┌──

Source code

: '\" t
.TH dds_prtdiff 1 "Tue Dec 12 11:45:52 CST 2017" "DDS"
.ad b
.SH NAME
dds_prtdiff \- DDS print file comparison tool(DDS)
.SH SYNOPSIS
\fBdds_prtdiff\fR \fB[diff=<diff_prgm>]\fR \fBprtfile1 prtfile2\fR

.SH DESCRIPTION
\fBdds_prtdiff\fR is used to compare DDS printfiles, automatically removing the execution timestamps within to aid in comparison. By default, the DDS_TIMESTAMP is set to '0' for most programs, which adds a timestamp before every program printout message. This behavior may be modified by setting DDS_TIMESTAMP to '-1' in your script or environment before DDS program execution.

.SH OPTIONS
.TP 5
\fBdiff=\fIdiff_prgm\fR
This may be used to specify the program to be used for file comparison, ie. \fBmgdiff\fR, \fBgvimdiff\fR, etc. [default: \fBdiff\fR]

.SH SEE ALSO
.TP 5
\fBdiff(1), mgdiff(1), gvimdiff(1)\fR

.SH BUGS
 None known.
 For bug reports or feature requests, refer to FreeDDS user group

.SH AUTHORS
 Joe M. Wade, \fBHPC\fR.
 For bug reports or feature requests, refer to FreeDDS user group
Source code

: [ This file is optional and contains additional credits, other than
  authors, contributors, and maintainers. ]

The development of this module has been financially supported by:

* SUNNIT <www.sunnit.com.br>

└──

Your objective: Whenever a line above includes the string "comparison", copy it.

Answer for the task:
dds_prtdiff \- DDS print file comparison tool(DDS)
\fBdds_prtdiff\fR is used to compare DDS printfiles, automatically removing the execution timestamps within to aid in comparison. By default, the DDS_TIMESTAMP is set to '0' for most programs, which adds a timestamp before every program printout message. This behavior may be modified by setting DDS_TIMESTAMP to '-1' in your script or environment before DDS program execution.
This may be used to specify the program to be used for file comparison, ie. \fBmgdiff\fR, \fBgvimdiff\fR, etc. [default: \fBdiff\fR]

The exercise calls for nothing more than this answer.